Tout est très traditionnel. Charles, le narrateur, est tombé amoureux de Sophia Leonidès. Quand il rentre de mission pour le Foreign Office après la guerre, il lui renouvelle sa flamme et la jeune femme lui présente sa famille. Le riche grand-père d’origine grecque règne sur trois générations de Leonidès dans sa maison biscornue d’un lointain faubourg de Londres. Sa belle-sœur Edith, sœur célibataire de sa défunte épouse ; ses deux fils, Roger et Philip et leurs femmes respectives, et les trois enfants de Philip : Sophia, Eustace et Josephine ; et surtout la seconde et très jeune épouse du grand-père : Brenda a cinquante ans de moins qu’Aristide et d’aucuns la soupçonnent de fricoter avec le jeune précepteur des petits-enfants. Sophia pourtant affirme que tout le monde cohabite au mieux, car l’aïeul, loin d’être un tyran, utilise sa fortune pour venir en aide aux siens. Pourtant, pourtant, voilà qu’on le retrouve mort, empoisonné…

Et parce que son père travaille à Scotland Yard, Charles va prendre une place importante aux côtés de l’inspecteur principal Taverner chargé de l’enquête. En tant que nouveau fiancé, il est introduit dans la famille et porte sur chacun de ses membres un regard neuf. De surcroit, il est assisté d’une apprentie détective aussi étrange que perspicace : Josephine, la soeur de Sophia, est une enfant douée et intuitive qui passe son temps à écouter aux portes et en sait donc beaucoup sur les querelles familiales qui doivent rester inavouées. Charles doit-il s’en faire une alliée ?
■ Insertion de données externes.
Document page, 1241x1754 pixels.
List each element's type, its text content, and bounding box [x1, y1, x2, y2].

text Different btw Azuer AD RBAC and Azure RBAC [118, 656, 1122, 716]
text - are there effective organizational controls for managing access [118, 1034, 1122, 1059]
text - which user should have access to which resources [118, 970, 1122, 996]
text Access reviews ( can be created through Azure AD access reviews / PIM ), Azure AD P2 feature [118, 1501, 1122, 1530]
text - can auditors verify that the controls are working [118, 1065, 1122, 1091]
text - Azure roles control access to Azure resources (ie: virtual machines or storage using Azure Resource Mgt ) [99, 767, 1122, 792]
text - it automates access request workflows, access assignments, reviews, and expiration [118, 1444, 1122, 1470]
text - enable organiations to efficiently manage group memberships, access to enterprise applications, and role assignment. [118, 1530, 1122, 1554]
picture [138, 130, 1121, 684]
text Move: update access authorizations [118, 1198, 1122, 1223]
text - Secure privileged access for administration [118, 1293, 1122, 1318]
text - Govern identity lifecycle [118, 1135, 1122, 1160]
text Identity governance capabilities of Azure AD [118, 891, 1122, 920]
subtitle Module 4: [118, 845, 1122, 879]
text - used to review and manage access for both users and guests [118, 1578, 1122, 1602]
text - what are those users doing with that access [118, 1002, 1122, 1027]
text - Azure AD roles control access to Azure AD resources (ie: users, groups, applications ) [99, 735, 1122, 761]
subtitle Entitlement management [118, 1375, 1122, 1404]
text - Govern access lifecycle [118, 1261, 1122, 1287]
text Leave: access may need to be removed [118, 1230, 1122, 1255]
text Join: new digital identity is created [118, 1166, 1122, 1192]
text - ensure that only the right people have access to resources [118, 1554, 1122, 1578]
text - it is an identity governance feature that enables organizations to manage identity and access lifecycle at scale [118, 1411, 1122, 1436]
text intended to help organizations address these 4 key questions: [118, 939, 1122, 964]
Charles enquête, interroge, découvre de petits secrets et de bons motifs d’assassinat chez à peu près chaque membre de la famille. Mais il ne va pas assez vite car un deuxième crime a lieu : la bonne est morte empoisonnée en buvant le chocolat destiné à la petite Josephine…

On sait qu’Agatha Christie a voulu prendre à rebrousse-poil dans certains de ses romans les lois du genre policier pour mieux les enfreindre. Il faut que le lecteur soit surpris par l’assassin, qu’il ne soupçonne pas une minute son identité pour des raisons pratiques, morales, physiques, littéraires… que sais-je encore. Il en va de même pour La maison biscornue qui se termine sur l’inattendu. Roman mineur s’il en est, il est tout de même très bien troussé. Et la fin est… surprenante !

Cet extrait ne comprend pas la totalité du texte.